Sometimes, keystone habits are created slowly. They build subtly, so you barely notice them taking shape. At other times though, you may make a new keystone out of the blue.
Ben habitually drank coffee at 10.30am. One day, a colleague brought cakes to share. Ben enjoyed his, and returned the favor the following day. Then, people began taking turns to buy coffee-break cakes. After a week, the cake-fest ended for most people, apart from Ben. He looked forward to cake every morning. However, his life changed.
He gained weight, and developed a sugar-craving. His eating habits altered, and what was an enjoyable ritual, cake with coffee, became a keystone habit. He ate more unhealthy foods. He started snoring at night, as many overweight people do, and his wife became frustrated about not getting enough sleep. His relationship, once calm, became fraught, and he began smoking again, just like he did in college because he felt stressed.
Ben’s example doesn’t mean you shouldn’t enjoy cake; it simply means be aware of adopting new unhealthy behaviors and stop before they become habits. The way to make the most of life, without creating new keystones, is to live by the rule of balance.
The rule of balance states that moderation, not giving up, or regularly engaging in certain behaviors, keeps you stable. When you preserve balance, you don’t create disharmony in your mind and body. You have treats, but you don’t go over-the-top.

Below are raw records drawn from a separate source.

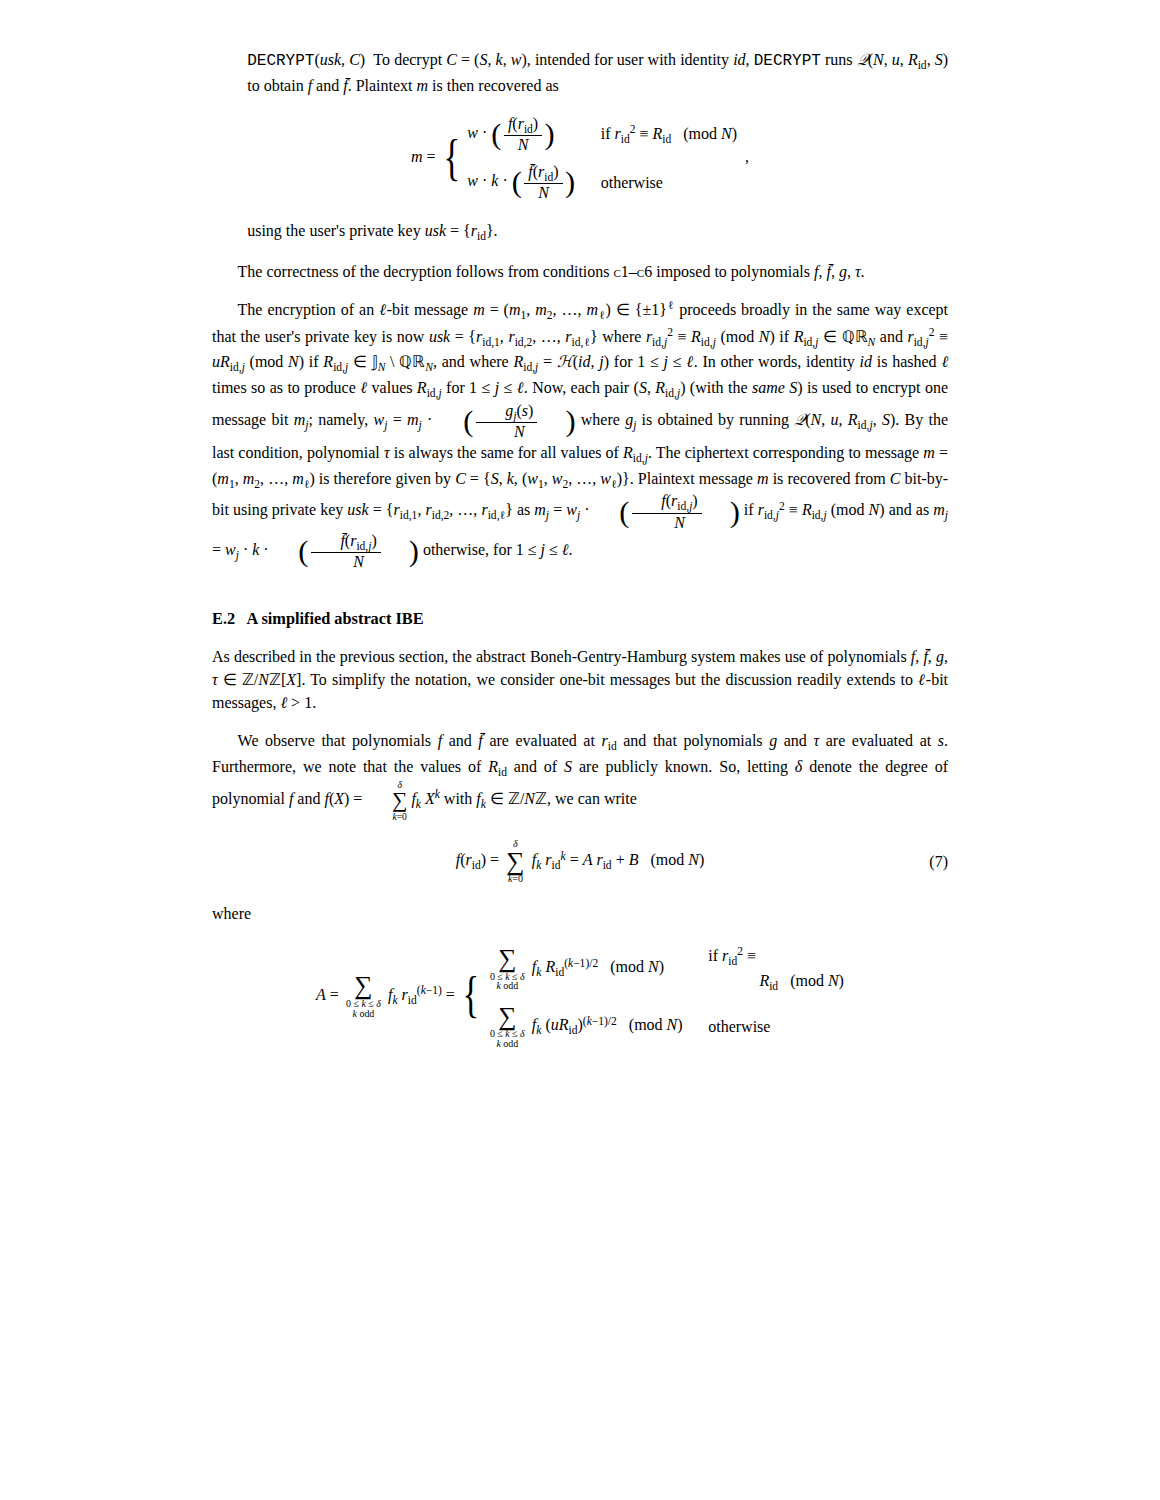DECRYPT(usk, C) To decrypt C = (S, k, w), intended for user with identity id, DECRYPT runs 𝒬(N, u, Rid, S) to obtain f and f̄. Plaintext m is then recovered as
m = { w · (f(rid) N) if rid 2 ≡ Rid (mod N) w · k · (f̄(rid) N) otherwise ,
using the user's private key usk = {rid}.
The correctness of the decryption follows from conditions c1–c6 imposed to polynomials f, f̄, g, τ.
The encryption of an ℓ-bit message m = (m 1, m 2, …, mℓ) ∈ {±1}ℓ proceeds broadly in the same way except that the user's private key is now usk = {rid,1, rid,2, …, rid,ℓ} where rid,j 2 ≡ Rid,j (mod N) if Rid,j ∈ ℚℝ N and rid,j 2 ≡ uR id,j (mod N) if Rid,j ∈ 𝕁N \ ℚℝ N, and where Rid,j = ℋ(id, j) for 1 ≤ j ≤ ℓ. In other words, identity id is hashed ℓ times so as to produce ℓ values Rid,j for 1 ≤ j ≤ ℓ. Now, each pair (S, Rid,j) (with the same S) is used to encrypt one message bit mj; namely, wj = mj · (gj(s) N) where gj is obtained by running 𝒬(N, u, Rid,j, S). By the last condition, polynomial τ is always the same for all values of Rid,j. The ciphertext corresponding to message m = (m 1, m 2, …, mℓ) is therefore given by C = {S, k, (w 1, w 2, …, wℓ)}. Plaintext message m is recovered from C bit-by-bit using private key usk = {rid,1, rid,2, …, rid,ℓ} as mj = wj · (f(rid,j) N) if rid,j 2 ≡ Rid,j (mod N) and as mj = wj · k · (f̄(rid,j) N) otherwise, for 1 ≤ j ≤ ℓ.
E.2 A simplified abstract IBE
As described in the previous section, the abstract Boneh-Gentry-Hamburg system makes use of polynomials f, f̄, g, τ ∈ ℤ/Nℤ[X]. To simplify the notation, we consider one-bit messages but the discussion readily extends to ℓ-bit messages, ℓ > 1.
We observe that polynomials f and f̄ are evaluated at rid and that polynomials g and τ are evaluated at s. Furthermore, we note that the values of Rid and of S are publicly known. So, letting δ denote the degree of polynomial f and f(X) = δ∑k=0 fk Xk with fk ∈ ℤ/Nℤ, we can write
f(rid) = δ∑k=0 fk rid k = A rid + B (mod N)
(7)
where
A = ∑0 ≤ k ≤ δ
k odd fk rid(k−1) = { ∑0 ≤ k ≤ δ
k odd fk Rid(k−1)/2 (mod N) if rid 2 ≡
Rid (mod N) ∑0 ≤ k ≤ δ
k odd fk (uR id)(k−1)/2 (mod N) otherwise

Keystone habits that influence other parts of your life stem from regular participation. Habits are behaviors you repeat, not deliberate extravagances.
Perhaps the best way to notice whether you are developing fresh keystones is to be aware of your behavior. Instead of mindlessly doing this or that, consider how your actions will influence you long-term. Enjoy life and have a treat, but don’t go too far and you won’t create fresh keystones on which other bad habits rest.